1. A funny first entrance
“I started with the idea of confidence,” Doake says. “Frosine is a woman who swans into society homes, and has the ability to ingratiate and to charm. There’s a level of trust offered her. We learn that Harpagon [played by John Bell] will believe anything – you can’t tell him enough lies. So I have free reign to just go for it. I wanted to leave the audience guessing; one moment she is charming and the next totally false.”
2. Funny set pieces
“We rehearsed a lot with Nigel Poulton, the show’s movement director and coach. There are a lot of things to do like moving boxes, moving the couch, and coming in and out of doors and slamming them. So we started making a rhythmic map for the journey of the play.
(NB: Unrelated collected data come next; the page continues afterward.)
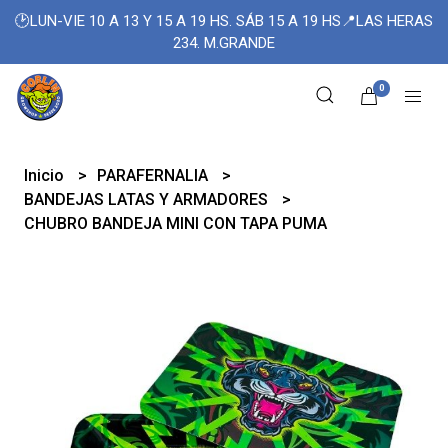
🕑LUN-VIE 10 A 13 Y 15 A 19 HS. SÁB 15 A 19 HS📍LAS HERAS
234. M.GRANDE
0
Inicio
PARAFERNALIA
BANDEJAS LATAS Y ARMADORES
CHUBRO BANDEJA MINI CON TAPA PUMA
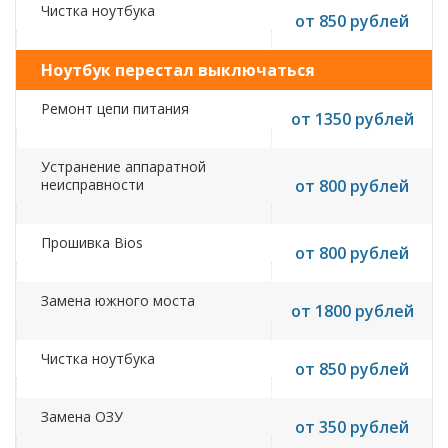
Чистка ноутбука
от 850 рублей
Ноутбук перестал выключаться
Ремонт цепи питания
от 1350 рублей
Устранение аппаратной
неисправности
от 800 рублей
Прошивка Bios
от 800 рублей
Замена южного моста
от 1800 рублей
Чистка ноутбука
от 850 рублей
Замена ОЗУ
от 350 рублей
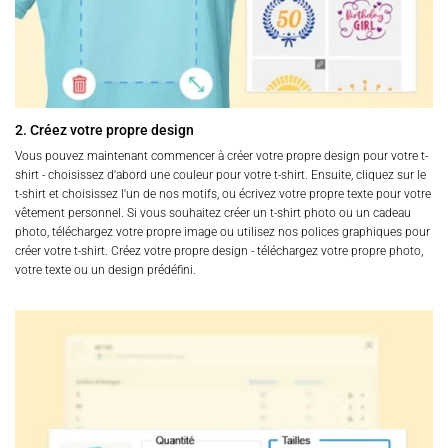
2. Créez votre propre design
Vous pouvez maintenant commencer à créer votre propre design pour votre t-
shirt - choisissez d'abord une couleur pour votre t-shirt. Ensuite, cliquez sur le
t-shirt et choisissez l'un de nos motifs, ou écrivez votre propre texte pour votre
vêtement personnel. Si vous souhaitez créer un t-shirt photo ou un cadeau
photo, téléchargez votre propre image ou utilisez nos polices graphiques pour
créer votre t-shirt. Créez votre propre design - téléchargez votre propre photo,
votre texte ou un design prédéfini.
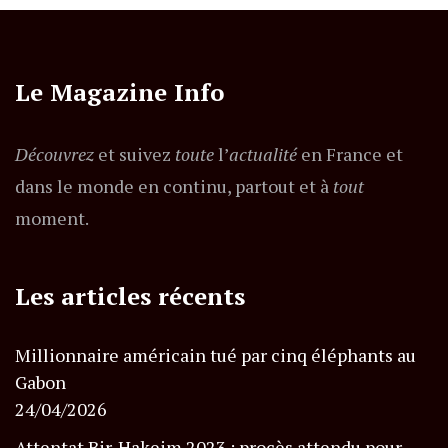
Le Magazine Info
Découvrez
et suivez
toute
l’
actualité
en France et
dans le monde en continu, partout et à
tout
moment.
Les articles récents
Millionnaire américain tué par cinq éléphants au
Gabon
24/04/2026
Attentat Bir-Hakeim 2023 : procès attendu pour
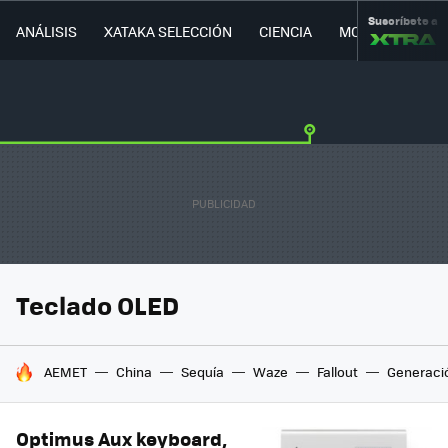
Suscríbete a
ANÁLISIS
XATAKA SELECCIÓN
CIENCIA
MOVILIDAD
Teclado OLED
HOY SE HABLA DE
AEMET
China
Sequía
Waze
Fallout
Generaci
Optimus Aux keyboard,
As a former dancer, it’s very natural for me to think speed and space and how to change it up.”
3. Dress to impress
“Costume really informs this performance. Frosine is really into her threads. She thinks she’s quite fabulous and she’s always striking poses, showing off the cuffs on her jacket or her ankles and shoes. She’s very tactile and always stroking everything.
I requested pockets in the jacket just so that was another way Frosine could choose to stand. My lovely friend [actor] Helen Thomson said she kept looking at my shoes because I danced around with these little tiny leather boots. She was laughing at my feet!”
4. Work the face
“Frosine has this slightly white face with heavily red cheeks and pursed drawn-on lips. It’s a design choice. So I developed a thing where everything is very forward with the mouth.
My character is always smiling and trying to draw Harpagon in, thinking she’s quite attractive. I guess that’s a little bit like Edina, too. When she would pull her teeth back, her smile was like a shark, very disconcerting …”
5. Double takes and sudden stops
“One of the exercises we did for fun in rehearsals was working on our double takes and triple takes – even a quadruple take!
And we did a lot of moving through the space at different speeds. If we moved very slowly, could we still be seen? If I open the door and creep in, no one sees me. But if I come in like this! People see me!
I always think of John Cleese. He used that manic physicality in his body and then would just stop, freeze like a rabbit in a spotlight. The incongruity in that moment is hilarious.”
6. Funny walks and silly dances
“There’s a scenes when I’m teaching John’s character how to be sexy. It comes from me looking up John Travolta in Saturday Night Fever and that walk down the street he does. It starts off fairly simply with a hip thrust and then we add the arms. Then we add a bit of a bounce in the neck … But of course John looks like an old rooster, then he falls over and has a geriatric meltdown.
None of that is in the script. Justin Fleming didn’t write, ‘pause for a silly walk’. It all came from rehearsal.
John keeps building on what he did on opening night and now he’s all over the place. It’s hilarious. I’ve had to really stop myself laughing. He’s incredibly fit, that man, unstoppable.”
7. Group effort
“Comedy absolutely requires the attention and the skill and the focus of everyone on stage. You’re never funny on your own. You have to be given the space and the full attention and focus. All the heads have to snap in your direction or it doesn’t work.
You’re only as good and as interesting as the people you’re on stage with and everyone in this cast is a comic actor. When I’m backstage – I don’t come on for about 45 minutes – I love listening to the show. The consistency of each performance is really remarkable. I’m so impressed with everyone.”